O presidente do Governo da Madeira, o social-democrata Miguel Albuquerque, declarou hoje estar preparado para ir a novas eleições antecipadas caso o Programa do executivo seja chumbado, rejeitando a sua substituição no cargo.

© Facebook/MiguelAlbuquerquePolitico

“É bom que fique claro que o PSD/Madeira e eu próprio estamos preparados para qualquer cenário, sem medo, incluindo as eleições antecipadas, se for necessário que isso aconteça”, disse o líder madeirense na Assembleia Legislativa, no Funchal.

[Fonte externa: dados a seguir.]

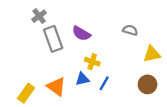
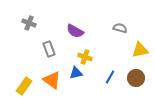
gray cross: (39, 16) -> (29, 23), moved, turned -32
gray rectangle: (53, 39) -> (49, 49), moved, size x0.7
blue line: (104, 83) -> (110, 77), moved

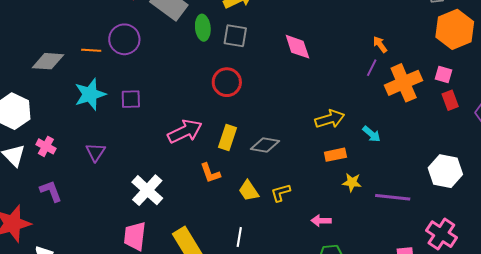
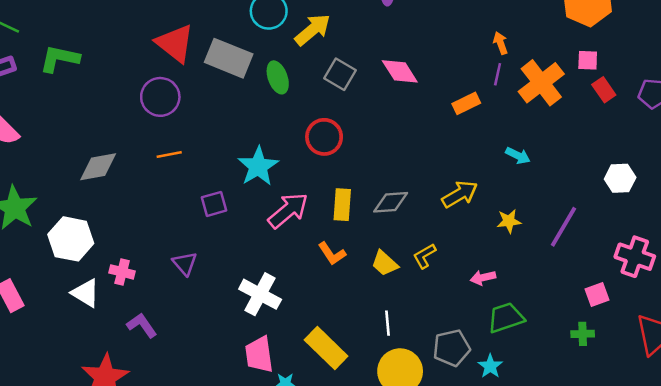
gray square: (235, 36) -> (340, 74), moved, turned 35
purple circle: (124, 39) -> (160, 97), moved
orange arrow: (380, 44) -> (500, 43), turned 30
orange line: (91, 50) -> (169, 154), moved
cyan star: (90, 94) -> (258, 166), moved
purple square: (131, 99) -> (214, 204), moved
yellow arrow: (330, 119) -> (460, 194), moved
orange rectangle: (335, 155) -> (466, 103), moved
white hexagon: (445, 171) -> (620, 178), size x0.7
purple line: (393, 197) -> (563, 227), turned -52

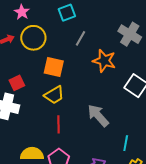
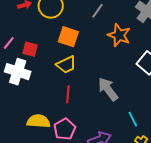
red square: (17, 83) -> (30, 49), turned 35
cyan line: (126, 143) -> (133, 119), turned -42

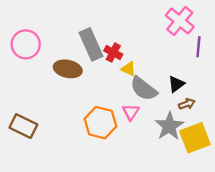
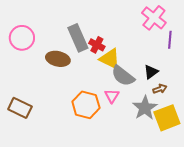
yellow triangle: (128, 69) -> (110, 59), size x1.6

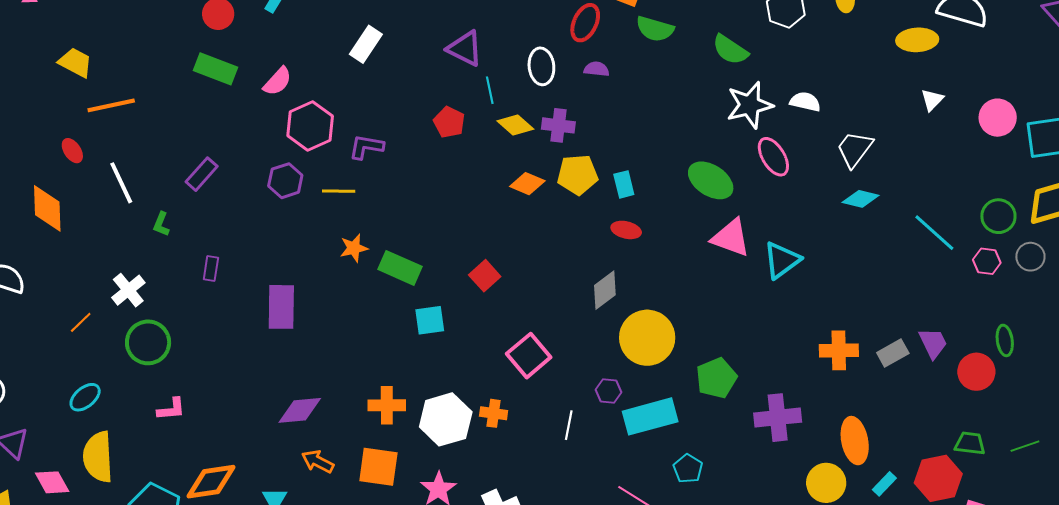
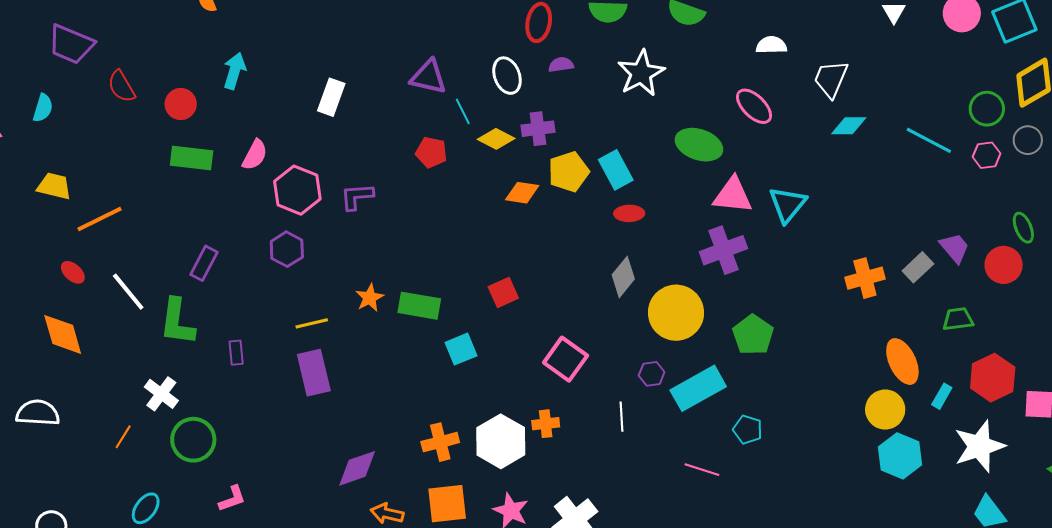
white star: (750, 105) -> (641, 73), moved
cyan rectangle: (624, 184) -> (616, 170), size x1.4
yellow line: (339, 191) -> (312, 323), moved
green L-shape: (161, 224) -> (177, 322), size x2.0
red square: (485, 276) -> (503, 292), turned 32
purple cross: (778, 418) -> (723, 250), moved
green trapezoid: (970, 443) -> (958, 319), moved

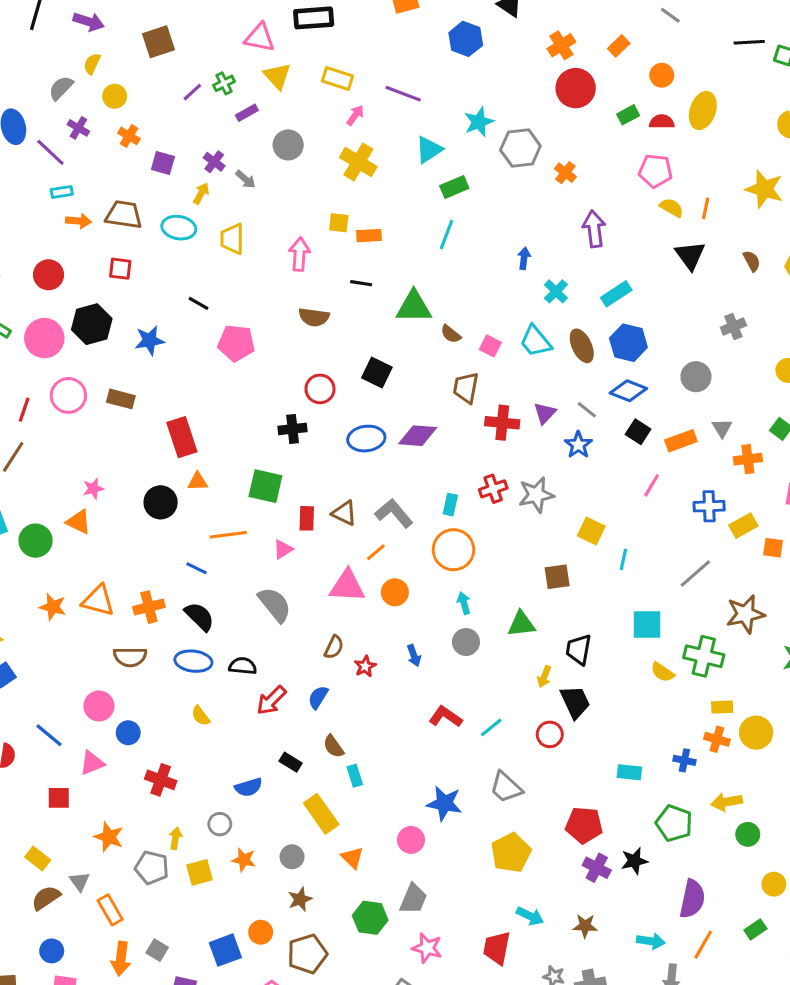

Discursando na abertura do debate do Programa do XV Governo Regional, que se prolonga até prolonga até quinta-feira, dia em que será votado sob a forma de moção de confiança, Albuquerque admitiu um cenário de novo sufrágio, visto que o PS, o JPP e o Chega – que, juntos, têm maioria absoluta dos votos (24 deputados num universo de 47) – anunciaram que vão votar contra a proposta.

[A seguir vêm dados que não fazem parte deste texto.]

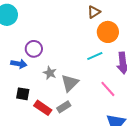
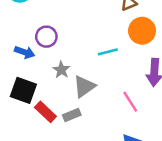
cyan line: (95, 56) -> (108, 52), moved
black square: (23, 94) -> (23, 90), size x1.5

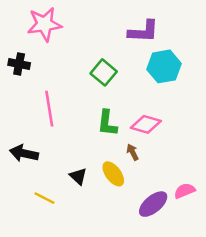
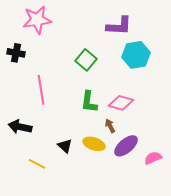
yellow ellipse: (113, 174) -> (94, 144), turned -35
purple ellipse: (153, 204) -> (126, 146), moved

Segundo o chefe do executivo madeirense, esta é uma possibilidade “se o bloqueio à ação governativa persistir, em prejuízo dos interesses essenciais da região”.

Miguel Albuquerque destacou que o PSD/Madeira “não aceitará, nem pode aceitar qualquer solução de governo para a Madeira que não assente no princípio sagrado da legitimidade do voto democrático e popular, incluindo o chefe do executivo”.

Na sua opinião, os madeirenses não aceitam “nenhuma solução cozinhada nos bastidores que não passe por uma eleição democrática do presidente” do Governo Regional.

O PSD, sublinhou, “venceu de forma inequívoca as eleições” de 26 de maio e o cabeça de lista foi “maioritariamente votado para chefe do governo”, enquanto houve “uma rejeição clara da alternativa socialista proposta aos eleitores”.

Por isso, sustentou que “a construção de qualquer governo ou solução política de governabilidade que não leva em conta a legitimidade do sufrágio, ou seja, a vontade dos madeirenses e porto-santenses expressa em eleições, é, naturalmente, inaceitável e ilegítima”.

No mês passado, o PSD elegeu 19 deputados, ficando a cinco mandatos de conseguir a maioria absoluta. O PS elegeu 11 parlamentares, o JPP nove, o CHEGA quatro e o CDS-PP dois, enquanto a IL e o PAN alcançaram um deputado cada.

Já depois do sufrágio, o PSD firmou um acordo parlamentar com os democratas-cristãos, ficando ainda assim aquém da maioria absoluta.